{section: Standard Universe} Notes from Peter Keller's 2011-11-30 brain-dump. See also CondorSyscallLibCommandLine {subsection: libsyscall} The standard universe requires 'condorized' binaries, which are "statically-linked" binaries (see below for the standard universe definition thereof) created by _condor_compile_, which, despite the name, is a linker, rather than a compiler. It creates binaries with the API stack on the right.
normal condorized --------------- ------------------ | application | | application | | | | |------------| | | | | libsyscall | --------------- |------------| | | libc | | libc | | --------------- ------------------ | kernel | | kernel | --------------- ------------------The interposition layer, _libsyscall_, comes before libc on the link line; the application thus calls its functions in preference to libc's. (Note that libsyscall does not override every libc function; only those necessary for checkpointing and/or remote I/O.) When starting a standard universe job, the standard universe -specific shadow establishes a connection with the startd. This connection is inherited by the standard universe -specific starter, which in turn bequeaths it to the application (specifically, libsyscall). The starter's connection is used for startup, shutdown, and suspend/resume. All other communication to the shadow comes from libsyscall. There may be machinery in libsyscall to make it signal-atomic. {subsection: "Statically-Linked"} Because the OS-provided information on (in-memory) segment boundaries is frequently (but inconsistently) wrong, the checkpointer must guess them. Because it runs in the signal handler, it is impossibly tricky to handle segfaults; therefore, it must guess them correctly. To make this possible, a standard universe application must keep all its voilatile data on the stack or in the .data segment, and it must be laid out in memory as follows.
--------------- | environment | |-------------| <- guessed; may be an unmapped page here | the stack | | | |--\/\/\/\/\/-| <- guessed | | |-/\/\/\/\/\--| <- sbrk | .data | |-------------| | .bss&.bzero | |-------------| <- _data_start (linker symbol) | .text | ---------------This layout is known to Linux as the "vm compat" personality. To force an application to run this way, you can use the _setarch_ program. (To run a standard universe program in stand-alone mode, _setarch
(16:29:56) Pete Keller: Compression of checkpoints is handled by using an alternate memory heap that is allocated by a raw call to syscall(SYS_mmap, ...).
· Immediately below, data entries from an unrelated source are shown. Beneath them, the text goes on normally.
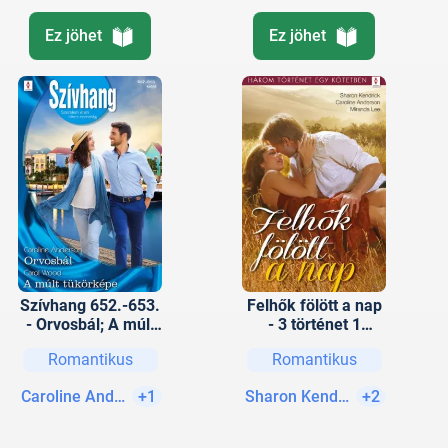
Ez jöhet
Ez jöhet
Szívhang 652.-653.
Felhők fölött a nap
- Orvosbál; A múlt
- 3 történet 1
tükörképe
kötetben -
Romantikus
Romantikus
Magányos lelkek,
Mary Poppins
Caroline Anderson
+1
Sharon Kendrick
+2
kerestetik, Apa
csak egy van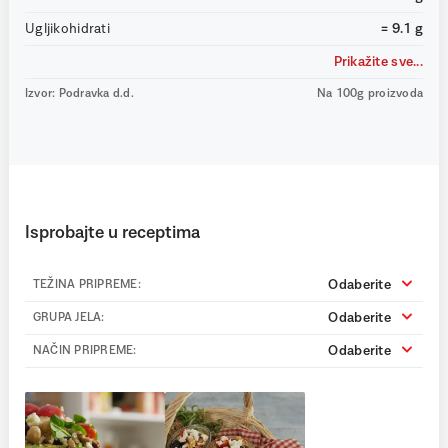
Ugljikohidrati
= 9.1 g
Prikažite sve...
Izvor: Podravka d.d.
Na 100g proizvoda
Isprobajte u receptima
Odaberite
TEŽINA PRIPREME:
Odaberite
GRUPA JELA:
Odaberite
NAČIN PRIPREME: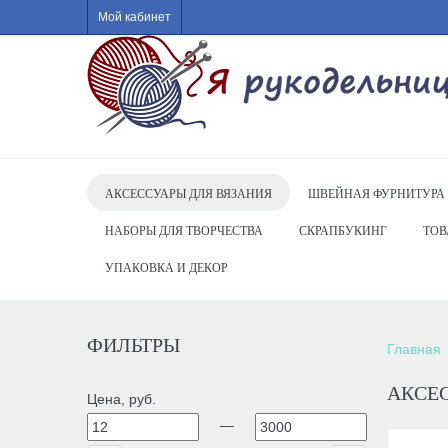
Мой кабинет
АКСЕССУАРЫ ДЛЯ ВЯЗАНИЯ
ШВЕЙНАЯ ФУРНИТУРА
НАБОРЫ ДЛЯ ТВОРЧЕСТВА
СКРАПБУКИНГ
ТОВ
УПАКОВКА И ДЕКОР
ФИЛЬТРЫ
Главная
АКСЕ
Цена, руб.
—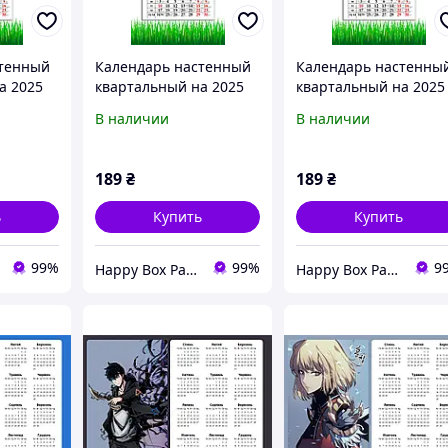
стенный
Календарь настенный
Календарь настенны
а 2025
квартальный на 2025
квартальный на 2025
ужины,
год, на три пружины,
год, на три пружины,
В наличии
В наличии
идение
Apriori, Евровидение
Apriori, Евровидение
on 2025»
2025, «Eurovision 2025»
2025, Евровидение
овидение
, Музыка, Евровидение
189
₴
189
₴
ь
Купить
Купить
99%
99%
9
Happy Box Party
Happy Box Party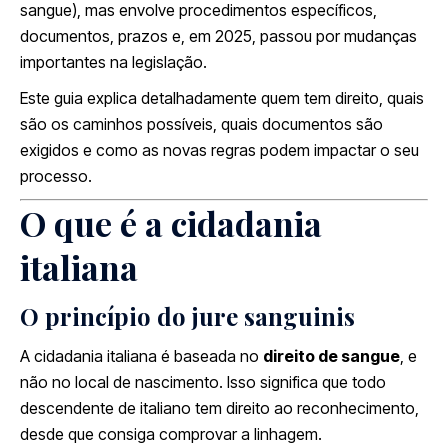
sangue), mas envolve procedimentos específicos,
documentos, prazos e, em 2025, passou por mudanças
importantes na legislação.
Este guia explica detalhadamente quem tem direito, quais
são os caminhos possíveis, quais documentos são
exigidos e como as novas regras podem impactar o seu
processo.
O que é a cidadania
italiana
O princípio do jure sanguinis
A cidadania italiana é baseada no
direito de sangue
, e
não no local de nascimento. Isso significa que todo
descendente de italiano tem direito ao reconhecimento,
desde que consiga comprovar a linhagem.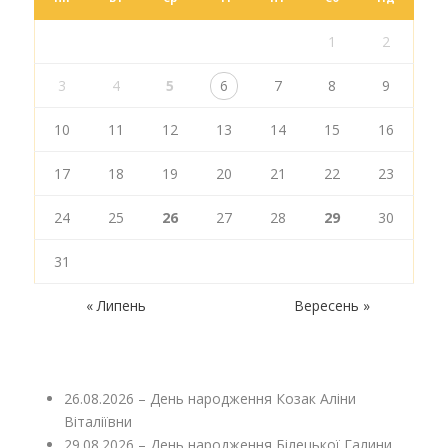
1
2
3
4
5
6
7
8
9
10
11
12
13
14
15
16
17
18
19
20
21
22
23
24
25
26
27
28
29
30
31
« Липень
Вересень »
26.08.2026 – День народження Козак Аліни
Віталіївни
29.08.2026 – День народження Білецької Галини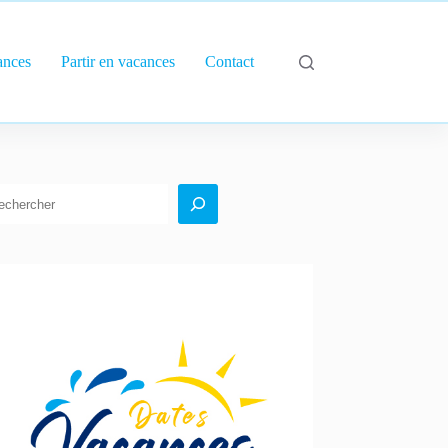
ances
Partir en vacances
Contact
echercher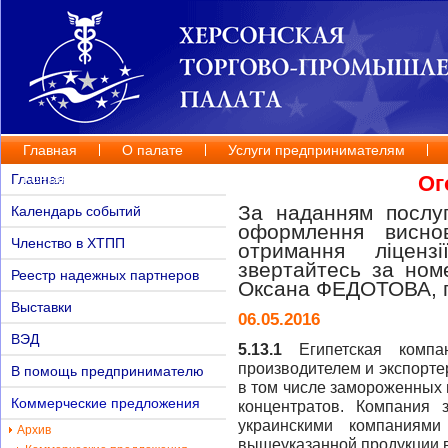
Главная
О палате
Услуги предпринимателям
Контакты
Главная
Ог
За наданням послуг
Календарь событий
оформлення висно
Членство в ХТПП
отримання ліценз
звертайтесь за но
Реестр надежных партнеров
Оксана ФЕДОТОВА, п
Выставки
06.05.2016
ВЭД
5.13.1
Египетская комп
производителем и экспорте
В помощь предпринимателю
в том числе замороженных 
Коммерческие предложения
концентратов. Компания 
украинскими компаниями
Архив
вышеуказанной продукции в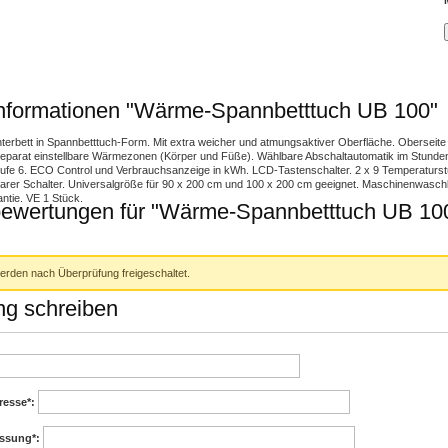
nformationen "Wärme-Spannbetttuch UB 100"
rbett in Spannbetttuch-Form. Mit extra weicher und atmungsaktiver Oberfläche. Oberseite 
Separat einstellbare Wärmezonen (Körper und Füße). Wählbare Abschaltautomatik im Stund
 Stufe 6. ECO Control und Verbrauchsanzeige in kWh. LCD-Tastenschalter. 2 x 9 Temperaturs
arer Schalter. Universalgröße für 90 x 200 cm und 100 x 200 cm geeignet. Maschinenwaschb
ntie. VE 1 Stück.
ewertungen für "Wärme-Spannbetttuch UB 10
rden nach Überprüfung freigeschaltet.
g schreiben
dresse
*:
ssung
*:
The alternate heap is not checkpointed, restored, or book kept. (16:31:41) Pete Keller: When restarting a checkpointed process, we move to an alternate stack defined in the bzero segment so we can restore the STACK segment properly and still be able to have a stack of our own to finish the work. (16:32:58) Pete Keller: Also, when resuming, we resume, via the longjmp() INTO the signal handler of the previous control flow, then return from the signal handler back to the regular code. (16:34:36) Pete Keller: A caveat: Glibc encrypts the stack pointer in the jmpbuf structure. The macros PTR_ENCRYPT and PTR_DECRYPT() in machdep.h deal with the nastiness. (16:34:50) Pete Keller: I forgot to mention why the test programs are what they are. :( (16:35:28) Pete Keller: Most of them are commented as to what they test. the job_rsc-all-syscalls_std.c test is a VERY IMPORTANT one that does a unit test of all remote i/o or other interposed libc calls. If anything fails in there, it is very bad. (16:35:45) Pete Keller: The job_rsc_* and job_ckpt_* tests are for stduniv. (16:37:00) Pete Keller: The "sanity" ckpt test seemingly doesn't test anything. However, that program alone is responsible for finding a hugh number of bugs. It just happens to tickle a lot of subsystems in glibc, even though it is fucking simple. Don't ever remove that one from the test suite even if you don't know what it does. :) (16:37:15) Pete Keller: All tests are there for a reason at one time or another. :) (16:37:54) Pete Keller: Most of what the tests test are obvious and decently commented. A few are redundant, but that's ok. (16:38:38) Pete Keller: A big thing to realize in the testing of stduniv, is that it is only reliable to a statistical confidence value. running a test 10 times and seeing it succeed doesn't mean squat. You must see it run 10 million times and in changing environments. (16:39:33) Pete Keller: stduniv is nearly undebuggable, the only means to truly know if it works is to determine if the test program did the correct thing (ALWAYS via external verification to the test program) and then run it in the millions of times to ensure you don't shake out crazy little segfaulting bugs. (16:40:17) Pete Keller: The current set of tests do a pretty good job of it, though.